I did fsstress test heavily to 2.6.27-rc1, and found that dio write still
sometimes got EIO through this test.

The patch above fixed race between freeing buffer(dio) and committing
transaction(jbd) but I discovered that there is another race, freeing
buffer(dio) and ext3/4_ordered_writepage.

: background_writeout()
     ->write_cache_pages()
       ->ext3_ordered_writepage()
         walk_page_buffers() -> take a bh ref
     block_write_full_page() -> unlock_page
: <- end_page_writeback
                : <- race! (dio write->try_to_release_page fails)
          walk_page_buffers() ->release a bh ref

ext3_ordered_writepage holds bh ref and does unlock_page remaining
taking a bh ref, so this causes the race and failure of
try_to_release_page.

To fix this race, I used the approach of falling back to buffered
writes if try_to_release_page() fails on a page.
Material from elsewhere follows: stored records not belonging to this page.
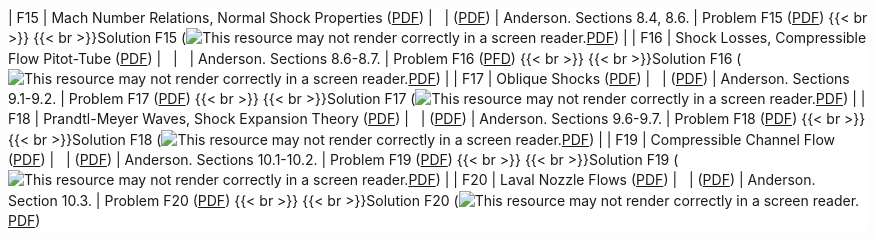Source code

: | F15 | Mach Number Relations, Normal Shock Properties ([PDF](/courses/aeronautics-and-astronautics/16-01-unified-engineering-i-ii-iii-iv-fall-2005-spring-2006/fluid-mechanics/f15_sp.pdf)) |   | ([PDF](/courses/aeronautics-and-astronautics/16-01-unified-engineering-i-ii-iii-iv-fall-2005-spring-2006/fluid-mechanics/f15_mud_0304.pdf)) | Anderson. Sections 8.4, 8.6. | Problem F15 ([PDF](/courses/aeronautics-and-astronautics/16-01-unified-engineering-i-ii-iii-iv-fall-2005-spring-2006/assignments/f15_ps05_spring04.pdf))  {{< br >}}  {{< br >}}Solution F15 (![This resource may not render correctly in a screen reader.](/images/inacessible.gif)[PDF](/courses/aeronautics-and-astronautics/16-01-unified-engineering-i-ii-iii-iv-fall-2005-spring-2006/assignments/f15_ps05_sol.pdf)) |
| F16 | Shock Losses, Compressible Flow Pitot-Tube ([PDF](/courses/aeronautics-and-astronautics/16-01-unified-engineering-i-ii-iii-iv-fall-2005-spring-2006/fluid-mechanics/f16_sp.pdf)) |   |   | Anderson. Sections 8.6-8.7. | Problem F16 ([PFD](/courses/aeronautics-and-astronautics/16-01-unified-engineering-i-ii-iii-iv-fall-2005-spring-2006/assignments/f16_ps05_spring04.pdf))  {{< br >}}  {{< br >}}Solution F16 (![This resource may not render correctly in a screen reader.](/images/inacessible.gif)[PDF](/courses/aeronautics-and-astronautics/16-01-unified-engineering-i-ii-iii-iv-fall-2005-spring-2006/assignments/f16_ps05_sol.pdf)) |
| F17 | Oblique Shocks ([PDF](/courses/aeronautics-and-astronautics/16-01-unified-engineering-i-ii-iii-iv-fall-2005-spring-2006/fluid-mechanics/f17_sp.pdf)) |   | ([PDF](/courses/aeronautics-and-astronautics/16-01-unified-engineering-i-ii-iii-iv-fall-2005-spring-2006/fluid-mechanics/f17_mud_0304.pdf)) | Anderson. Sections 9.1-9.2. | Problem F17 ([PDF](/courses/aeronautics-and-astronautics/16-01-unified-engineering-i-ii-iii-iv-fall-2005-spring-2006/assignments/f17_18_ps6_s04.pdf))  {{< br >}}  {{< br >}}Solution F17 (![This resource may not render correctly in a screen reader.](/images/inacessible.gif)[PDF](/courses/aeronautics-and-astronautics/16-01-unified-engineering-i-ii-iii-iv-fall-2005-spring-2006/assignments/f17_18_ps06_sol.pdf)) |
| F18 | Prandtl-Meyer Waves, Shock Expansion Theory ([PDF](/courses/aeronautics-and-astronautics/16-01-unified-engineering-i-ii-iii-iv-fall-2005-spring-2006/fluid-mechanics/f18_sp.pdf)) |   | ([PDF](/courses/aeronautics-and-astronautics/16-01-unified-engineering-i-ii-iii-iv-fall-2005-spring-2006/fluid-mechanics/f18_sp.pdf)) | Anderson. Sections 9.6-9.7. | Problem F18 ([PDF](/courses/aeronautics-and-astronautics/16-01-unified-engineering-i-ii-iii-iv-fall-2005-spring-2006/assignments/f17_18_ps6_s04.pdf))  {{< br >}}  {{< br >}}Solution F18 (![This resource may not render correctly in a screen reader.](/images/inacessible.gif)[PDF](/courses/aeronautics-and-astronautics/16-01-unified-engineering-i-ii-iii-iv-fall-2005-spring-2006/assignments/f17_18_ps06_sol.pdf)) |
| F19 | Compressible Channel Flow ([PDF](/courses/aeronautics-and-astronautics/16-01-unified-engineering-i-ii-iii-iv-fall-2005-spring-2006/fluid-mechanics/f19_sp.pdf)) |   | ([PDF](/courses/aeronautics-and-astronautics/16-01-unified-engineering-i-ii-iii-iv-fall-2005-spring-2006/fluid-mechanics/f19_mud_0304.pdf)) | Anderson. Sections 10.1-10.2. | Problem F19 ([PDF](/courses/aeronautics-and-astronautics/16-01-unified-engineering-i-ii-iii-iv-fall-2005-spring-2006/assignments/f19_ps06_spring04.pdf))  {{< br >}}  {{< br >}}Solution F19 (![This resource may not render correctly in a screen reader.](/images/inacessible.gif)[PDF](/courses/aeronautics-and-astronautics/16-01-unified-engineering-i-ii-iii-iv-fall-2005-spring-2006/assignments/f19_ps06_sol.pdf)) |
| F20 | Laval Nozzle Flows ([PDF](/courses/aeronautics-and-astronautics/16-01-unified-engineering-i-ii-iii-iv-fall-2005-spring-2006/fluid-mechanics/f20_sp.pdf)) |   | ([PDF](/courses/aeronautics-and-astronautics/16-01-unified-engineering-i-ii-iii-iv-fall-2005-spring-2006/fluid-mechanics/f20_mud_0304.pdf)) | Anderson. Section 10.3. | Problem F20 ([PDF](/courses/aeronautics-and-astronautics/16-01-unified-engineering-i-ii-iii-iv-fall-2005-spring-2006/assignments/f20_ps07_spring04.pdf))  {{< br >}}  {{< br >}}Solution F20 (![This resource may not render correctly in a screen reader.](/images/inacessible.gif)[PDF](/courses/aeronautics-and-astronautics/16-01-unified-engineering-i-ii-iii-iv-fall-2005-spring-2006/assignments/f20_ps07_sol.pdf))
[akpm@linux-foundation.org: cleanups]
Signed-off-by: Hisashi Hifumi <hifumi.hisashi@oss.ntt.co.jp>
Cc: Chris Mason <chris.mason@oracle.com>
Cc: Jan Kara <jack@suse.cz>
Cc: Mingming Cao <cmm@us.ibm.com>
Cc: Zach Brown <zach.brown@oracle.com>
Signed-off-by: Andrew Morton <akpm@linux-foundation.org>
Signed-off-by: Linus Torvalds <torvalds@linux-foundation.org>
mm/filemap.c
mm/truncate.c